COMPLETE O SEGUINTE:
(1) Qual é o período mínimo que o plano de negócios descrito no trecho sobre plano de negócios deve abranger?
(2) Reproduza literalmente o trecho sobre plano de negócios, começando em "V -        descrição" e seguindo até "área de atuação.".

SEÇÃO DO DOCUMENTO:
☆ ☆ ☆ ☆ ☆

Título:            5.     Cooperativas de crédito

Capítulo:        3.     Projetos de alteração estatutária

Seção:            30.   Disposições específicas

Subseção:    10.   Plano de negócios

 

1.      O plano de negócios a ser apresentado por cooperativa de crédito que pretenda promover ampliação relevante das condições de admissão de associados e/ou da área de atuação deve conter as seguintes informações, abrangendo o período mínimo de cinco anos (Res. 4.434/2015, art. 6º, IV, “b” e “c”, art. 14; Circ. 3.771/2015, art. 7º, II):

 

a)   plano mercadológico, contemplando os seguintes tópicos:

 

I -         objetivos estratégicos da alteração pretendida;

II -       descrição das novas condições de admissão de associados e/ou da nova área de atuação;

III -      estimativa do crescimento esperado do quadro de associados, indicando as formas de divulgação que visem, se for o caso, atrair novos cooperados;

IV -      medidas que visem a promover a efetiva participação dos associados nas assembleias;

V -        descrição da forma de divulgação, aos associados, das deliberações adotadas nas assembleias, dos demonstrativos contábeis, dos relatórios de auditoria e dos atos de administração, destacando, se for o caso, as medidas a serem adotadas para alcançar o novo público;

VI -      indicação, se for o caso, de novos produtos e serviços a serem oferecidos;

VII -    projeção de atendimento, pela cooperativa pleiteante, da demanda por serviços financeiros apresentada pelo público a ser potencialmente associado;

VIII -   perfil econômico dos novos associados em potencial, caso se diferencie, de forma significativa, do público atual, levando em conta os aspectos de exposição ao risco, capacidade de pagamento e atenção aos limites regulamentares;

IX -      motivações e propósitos que levaram à decisão de ampliar as condições de admissão de associados e/ou da área de atuação.

☆ ☆ ☆ ☆ ☆

TRECHOS DOS REGISTROS:
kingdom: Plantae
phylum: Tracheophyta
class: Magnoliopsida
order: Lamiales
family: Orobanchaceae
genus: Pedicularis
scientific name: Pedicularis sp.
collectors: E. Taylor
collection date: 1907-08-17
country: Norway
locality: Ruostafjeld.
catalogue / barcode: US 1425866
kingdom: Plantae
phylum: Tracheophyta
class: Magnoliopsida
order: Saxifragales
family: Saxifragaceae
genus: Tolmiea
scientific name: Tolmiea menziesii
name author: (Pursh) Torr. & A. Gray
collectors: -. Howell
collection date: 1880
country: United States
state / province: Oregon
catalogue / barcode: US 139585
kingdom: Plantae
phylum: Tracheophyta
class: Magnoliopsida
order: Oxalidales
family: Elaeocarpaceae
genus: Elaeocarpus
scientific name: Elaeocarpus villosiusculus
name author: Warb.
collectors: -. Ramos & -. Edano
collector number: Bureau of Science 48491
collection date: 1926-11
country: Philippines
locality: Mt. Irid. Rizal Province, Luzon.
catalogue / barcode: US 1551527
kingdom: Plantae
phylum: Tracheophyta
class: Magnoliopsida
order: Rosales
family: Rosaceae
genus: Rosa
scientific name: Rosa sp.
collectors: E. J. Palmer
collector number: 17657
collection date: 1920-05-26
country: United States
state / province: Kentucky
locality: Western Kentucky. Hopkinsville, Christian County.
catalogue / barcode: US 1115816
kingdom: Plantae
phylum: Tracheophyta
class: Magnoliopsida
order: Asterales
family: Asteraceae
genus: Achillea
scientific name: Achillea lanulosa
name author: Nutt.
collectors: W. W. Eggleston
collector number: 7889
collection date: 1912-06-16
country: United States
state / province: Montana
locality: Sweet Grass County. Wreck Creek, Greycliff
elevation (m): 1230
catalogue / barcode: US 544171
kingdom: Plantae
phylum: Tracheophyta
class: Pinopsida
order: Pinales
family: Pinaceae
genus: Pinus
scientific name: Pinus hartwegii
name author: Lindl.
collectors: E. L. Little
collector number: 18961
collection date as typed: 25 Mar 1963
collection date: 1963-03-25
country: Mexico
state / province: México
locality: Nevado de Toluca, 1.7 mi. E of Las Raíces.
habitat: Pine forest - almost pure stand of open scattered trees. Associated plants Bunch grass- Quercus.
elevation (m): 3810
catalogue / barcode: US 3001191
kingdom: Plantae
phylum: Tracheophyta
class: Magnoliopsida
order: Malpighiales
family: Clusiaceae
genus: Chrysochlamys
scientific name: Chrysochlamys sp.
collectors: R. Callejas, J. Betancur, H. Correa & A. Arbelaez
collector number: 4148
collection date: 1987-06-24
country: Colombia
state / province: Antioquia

☆ ☆ ☆ ☆ ☆

RESPOSTAS ÀS TAREFAS:
(1) Cinco anos.

(2)
V -        descrição da forma de divulgação, aos associados, das deliberações adotadas nas assembleias, dos demonstrativos contábeis, dos relatórios de auditoria e dos atos de administração, destacando, se for o caso, as medidas a serem adotadas para alcançar o novo público;

VI -      indicação, se for o caso, de novos produtos e serviços a serem oferecidos;

VII -    projeção de atendimento, pela cooperativa pleiteante, da demanda por serviços financeiros apresentada pelo público a ser potencialmente associado;

VIII -   perfil econômico dos novos associados em potencial, caso se diferencie, de forma significativa, do público atual, levando em conta os aspectos de exposição ao risco, capacidade de pagamento e atenção aos limites regulamentares;

IX -      motivações e propósitos que levaram à decisão de ampliar as condições de admissão de associados e/ou da área de atuação.